How do you make them independent? If one disease provokes widespread paranoia and/or an organized quarantine, that affects all of them. Same if the population gets so sparse that it’s hard for any of them to spread.

Also, how does that affect the threat model? Coming up with a bunch of independent pathogens presumably takes a better-resourced, better-organized threat than coming up with just one. Usually when you see some weird death cult or whatever, they seem to do a one-shot thing, or at most one thing they’ve really concentrated on and one or two low effort add-ons. Anybody with limited resources is going to dislike the idea of having the work multiplied.

The idea is that to be a danger to civilization would likely either need to be so infectious that we are not able to contain it (consider a worse measles) or have a long enough incubation period that by the time we learn about it it’s already too late (consider a worse HIV).

The two don’t seem incompatible, really. You could imagine something that played along asymptomatically (while spreading like crazy), then pulled out the aces when the time was right (syphilis).

Which is not to say that you could actually create it. I don’t know about that (and tend to doubt it). I also don’t know how long you could avoid surveillance even if you were asymptomatic, or how much risk you’d run of allowing rapid countermeasure development, or how closely you’d have to synchronize the “aces” part.

This depends a lot on how much you think a tiny number of isolated stragglers would be able to survive and restart civilization.

True indeed. I think there’s obviously some level of isolation where they all just die off, but there’s probably some lower level of isolation where they find each other enough to form some kind of sustainable group… after the pathogen has died out. Humans are pretty long-lived.

You might even have a sustainable straggler group survive all together. Andaman islanders or the like.

By the way, I don’t think “sustainable group” is the same as “restart civilization”. As long as they can maintain a population in hunter-gatherer or primitive pastoralist mode, restarting civilization can wait for thousands of years if it has to.

In the stealth scenario, we don’t know that we need therapy/vaccination until it’s too late.

Doesn’t that mean that every case has to “come out of incubation” at relatively close to the same time, so that the first deaths don’t tip people off? That seems really hard to engineer.

Bioweapons in general are actually kind of lousy for non-movie-villains at most scales, including large scales, because they’re so unpredictable, so poorly controllable, and so poorly targetable.

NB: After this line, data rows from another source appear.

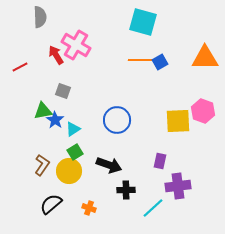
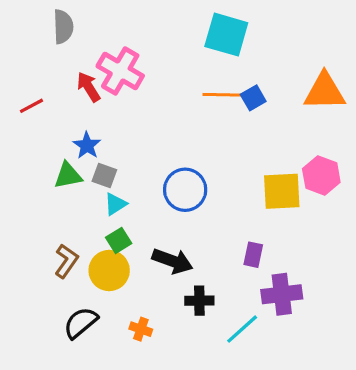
gray square: (63, 91) -> (104, 175), moved
blue star: (55, 120) -> (87, 145), moved

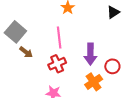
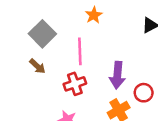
gray square: (15, 32) -> (42, 34), moved

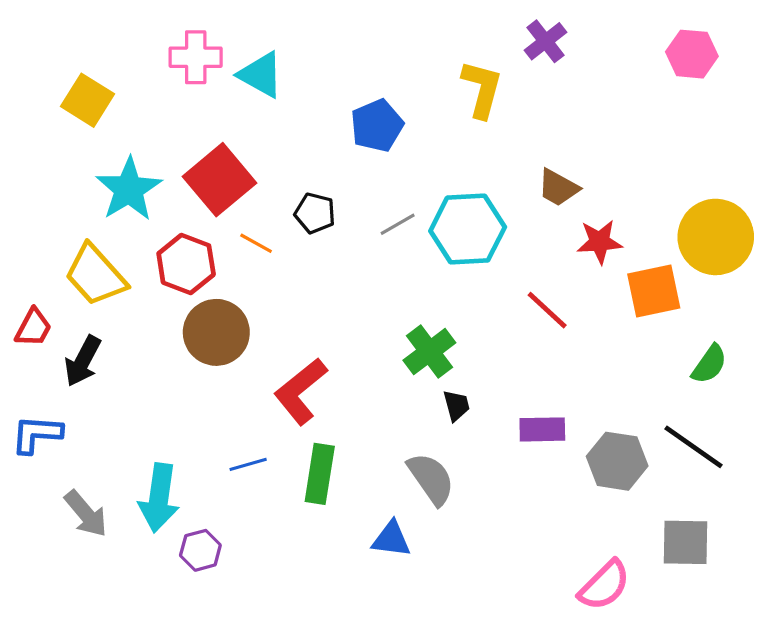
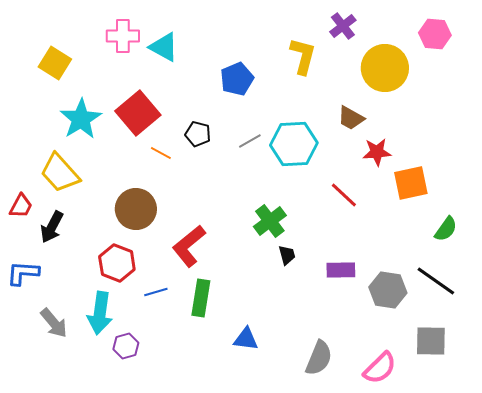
yellow circle: (716, 237) -> (385, 68), moved
red hexagon: (186, 264) -> (117, 263), moved
gray semicircle: (431, 479) -> (319, 358), moved, turned 57

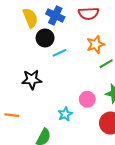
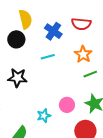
blue cross: (55, 15) -> (53, 31), moved
black circle: (45, 38) -> (16, 39), moved
orange star: (96, 44) -> (83, 54), turned -30

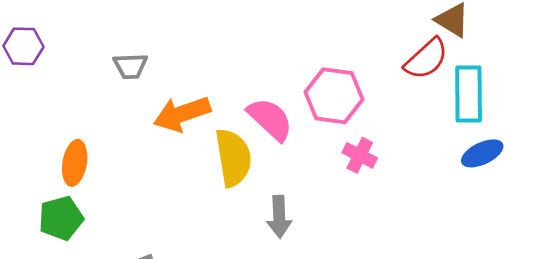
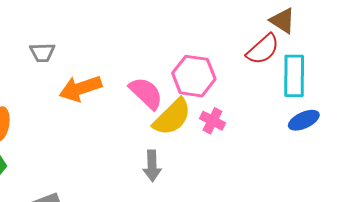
yellow semicircle: (233, 158) -> (172, 117), moved, turned 54

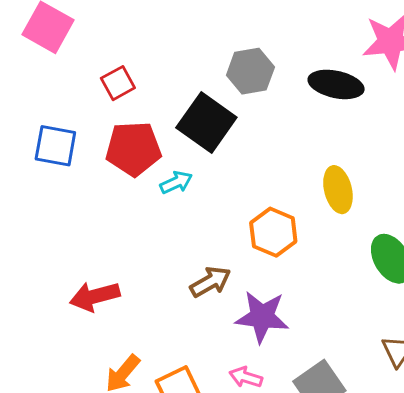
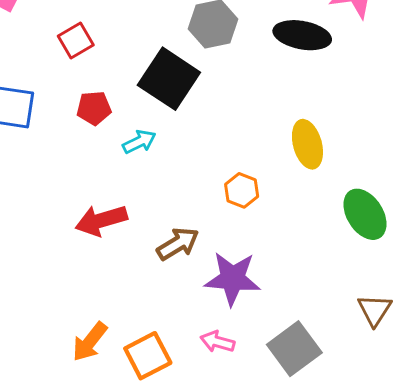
red pentagon: (133, 149) -> (94, 108), size x0.6
orange hexagon: (273, 232) -> (242, 190), size x0.7
red arrow: (95, 296) -> (101, 220), moved

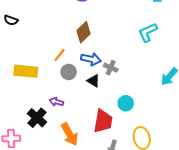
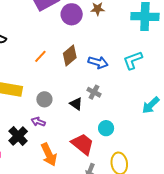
orange line: (60, 55) -> (40, 56), moved
blue arrow: (91, 59) -> (98, 62), moved
gray circle: (69, 72) -> (44, 99), moved
red trapezoid: (103, 121) -> (83, 144), turned -65

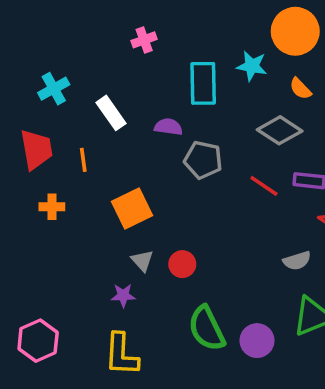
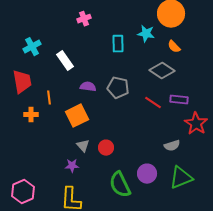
cyan rectangle: (203, 83) -> (118, 44), size x0.7
purple semicircle: (168, 127) -> (88, 87), moved
orange line: (83, 160) -> (49, 98), moved
purple circle: (257, 341) -> (147, 174), moved

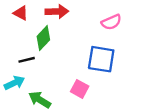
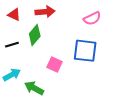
black line: (27, 60) -> (12, 45), moved
pink square: (80, 89) -> (55, 65), moved

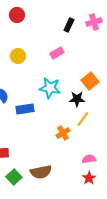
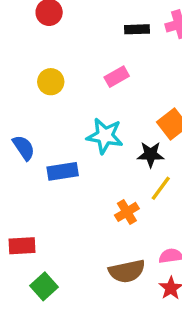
black rectangle: (69, 25) -> (137, 29), turned 64
brown semicircle: (41, 172) -> (127, 271), moved

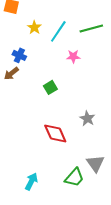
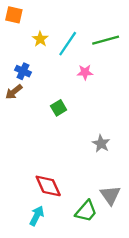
red diamond: (55, 133) -> (48, 186), moved

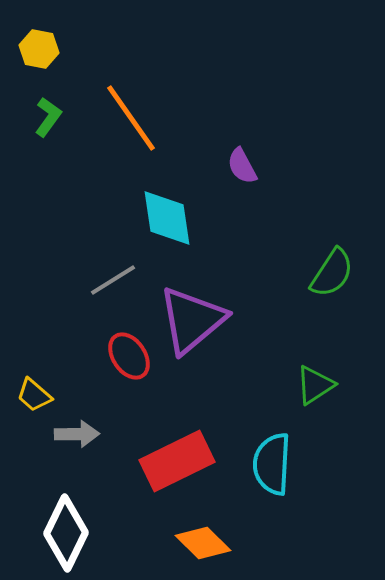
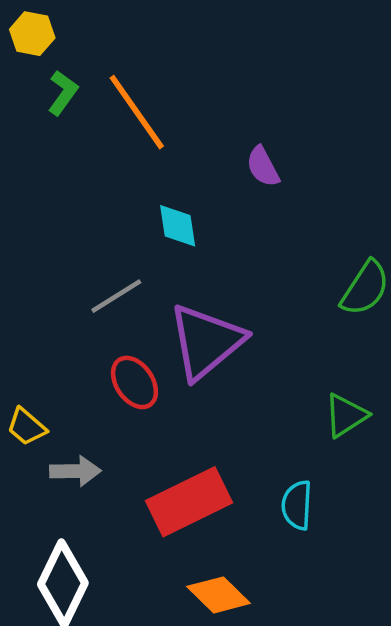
green L-shape: (48, 117) -> (63, 93), moved
cyan diamond: (167, 218) -> (178, 226), size x0.7
cyan semicircle: (272, 464) -> (297, 505), size x0.7

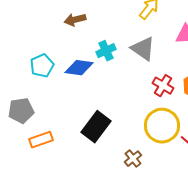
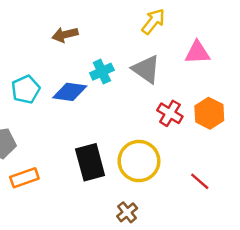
yellow circle: (162, 126) -> (139, 161), moved
black rectangle: (96, 127) -> (90, 162), turned -52
brown cross: (133, 159) -> (127, 212), moved

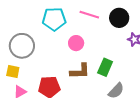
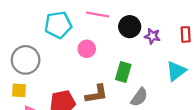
black circle: (119, 18) -> (130, 27), moved
brown L-shape: (80, 71) -> (96, 94), moved

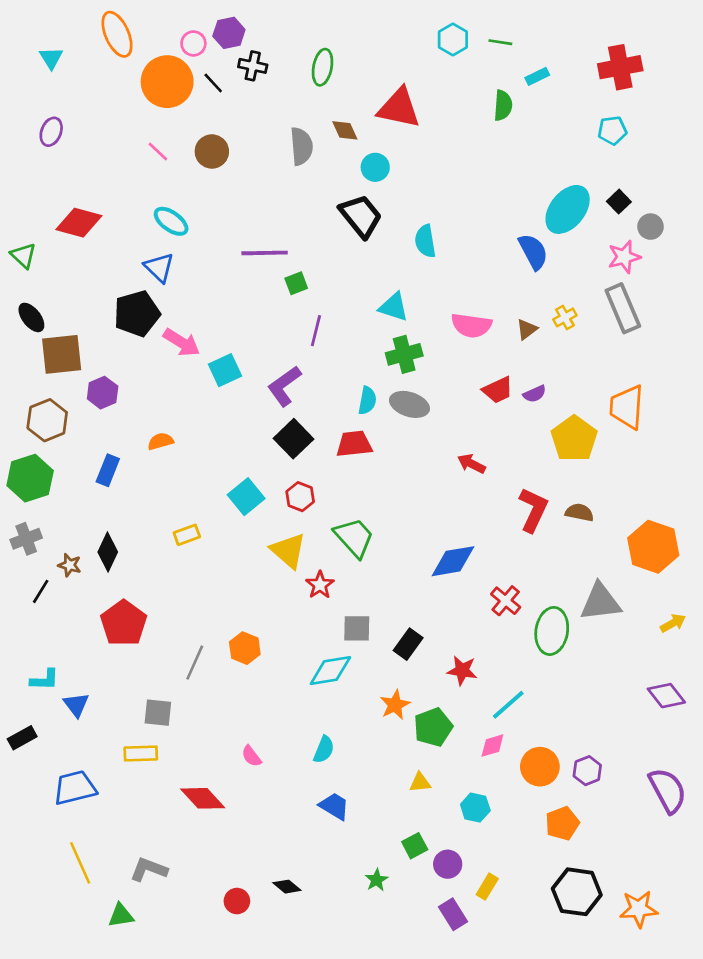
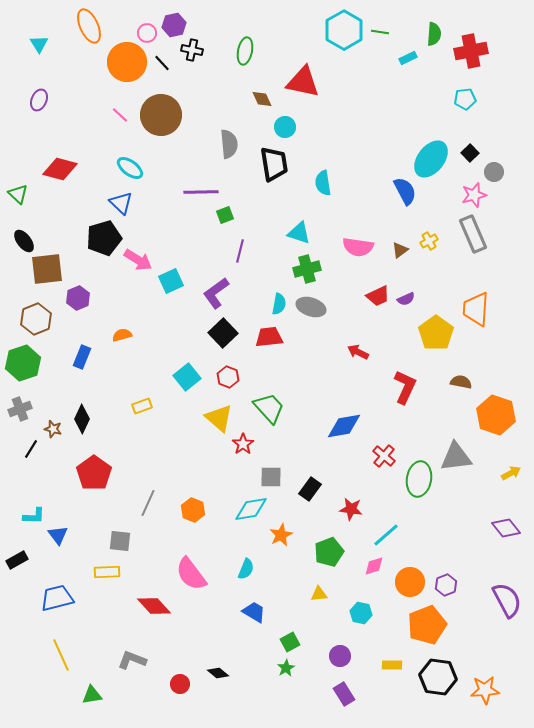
cyan hexagon: (453, 40) -> (344, 30), size x1.6
green semicircle: (503, 105) -> (434, 34), moved
gray semicircle: (301, 146) -> (229, 144), moved
brown circle: (212, 151) -> (161, 115), size x1.6
black trapezoid: (361, 216) -> (274, 164), turned 30
brown semicircle: (579, 512) -> (461, 382), moved
orange hexagon: (245, 648) -> (193, 510), moved
orange star: (395, 705) -> (281, 535), moved
pink semicircle: (251, 756) -> (191, 574), size x2.0
orange pentagon: (562, 823) -> (427, 625), size x1.5
green square: (415, 846) -> (290, 642), moved
gray L-shape: (149, 869) -> (132, 660), moved
yellow rectangle: (487, 887) -> (392, 665), moved, turned 60

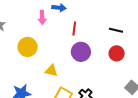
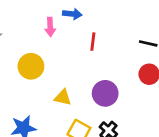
purple circle: (81, 52) -> (105, 93), moved

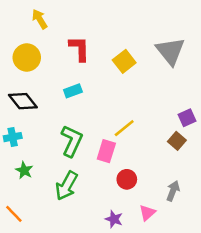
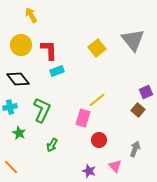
red L-shape: (79, 49) -> (49, 50), moved
green L-shape: (72, 141) -> (42, 110), moved
green arrow: (67, 186) -> (52, 145), size x0.6
pink triangle: (147, 213) -> (115, 166), turned -32

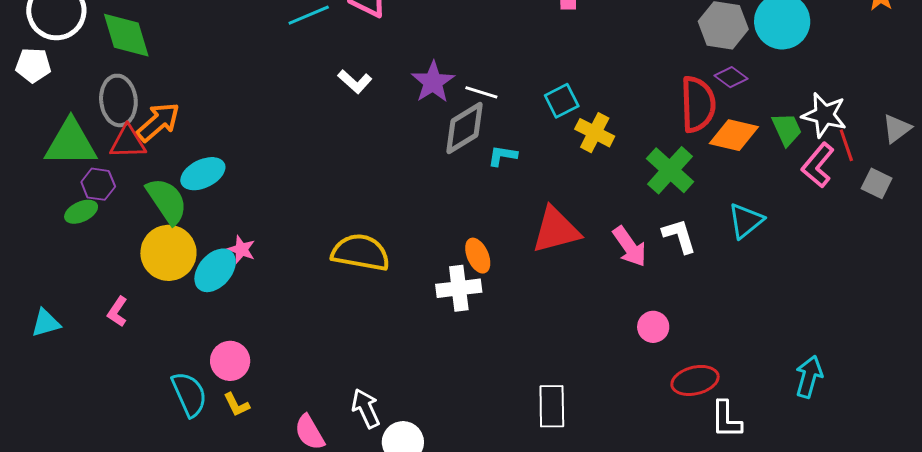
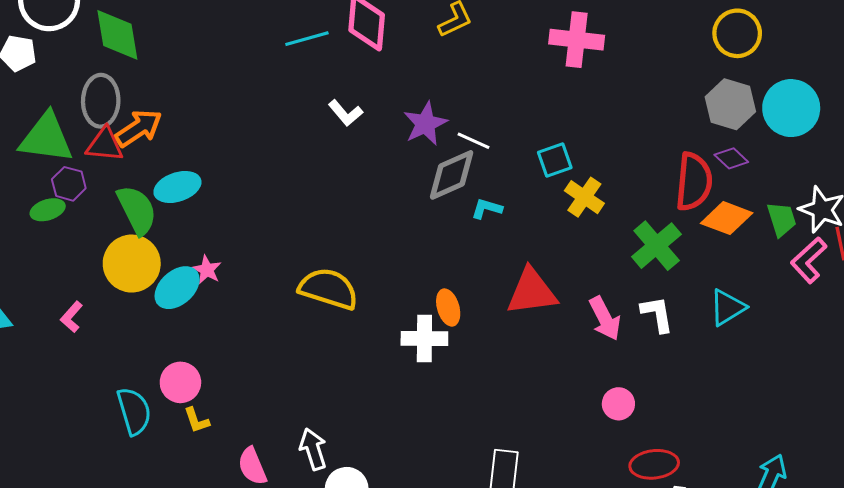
yellow L-shape: (237, 405) -> (197, 420), moved

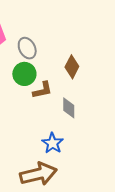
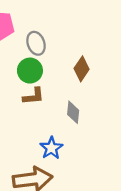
brown L-shape: (42, 90) -> (33, 96), moved

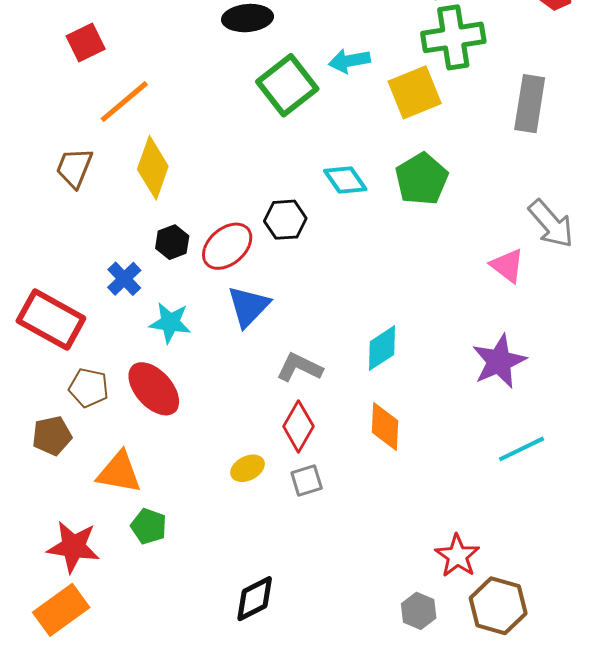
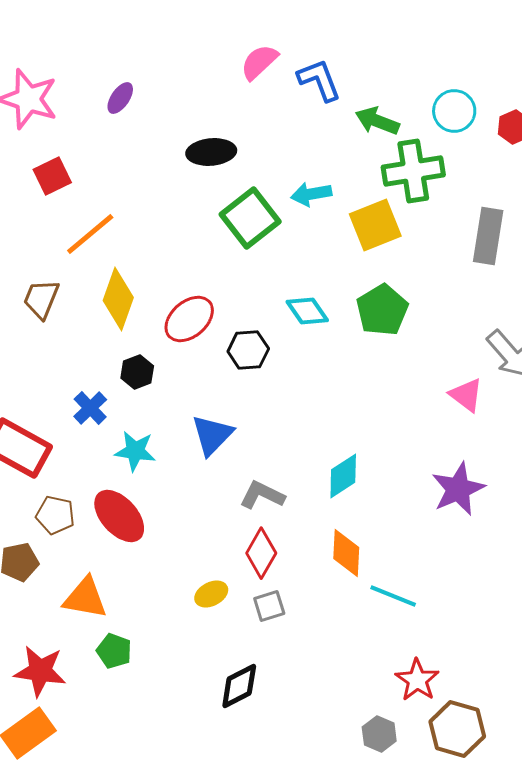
red ellipse: (227, 246) -> (189, 319), moved
cyan line: (522, 449) -> (393, 596), moved, turned 48
black diamond: (255, 599) -> (239, 686), moved

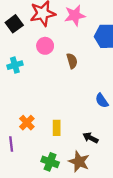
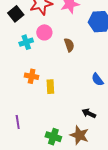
cyan cross: (15, 65) -> (26, 42), moved
orange cross: (27, 123) -> (32, 76), moved, turned -32
yellow rectangle: (57, 128) -> (50, 87), moved

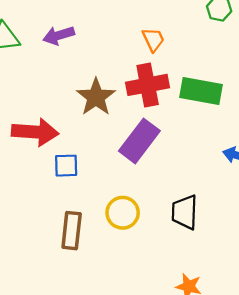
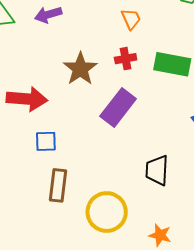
red cross: (148, 85) -> (126, 59), size x0.6
blue square: (66, 166) -> (46, 141), moved
yellow circle: (123, 213) -> (107, 212), moved, size x1.4

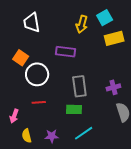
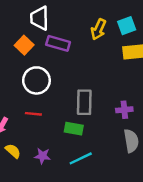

I don’t think those apply for the kind of omnicidal actors I’m covering here?

Well, yes, but what I was trying to get at was that omnicidal actors don’t seem to me like the most plausible people to be doing very naughty things.

It kind of depends on what kind of resources you need to pull off something really dramatic. If you need to be a significant institution working toward an official purpose, then the supply of omnicidal actors may be nil. If you need to have at least a small group and be generally organized and functional and on-task, I’d guess it’d be pretty small, but not zero. If any random nut can do it on a whim, then we have a problem.

I was writing on the assumption that reality is closer to the beginning of that list.

Happy to get into these too if you like!

I might like, all right, but at the moment I’m not sure I can or should commit the time. I’ll see how things look tomorrow.
1. ↩︎
  … depleted fossil resources or no…
2. ↩︎
  Full disclosure: Bostromian species potential ideas don’t work for me anyhow. I think killing everybody alive is roughly twice as bad as killing half of them, not roughly infinity times as bad. I don’t think that matters much; we all agree that killing any number is bad.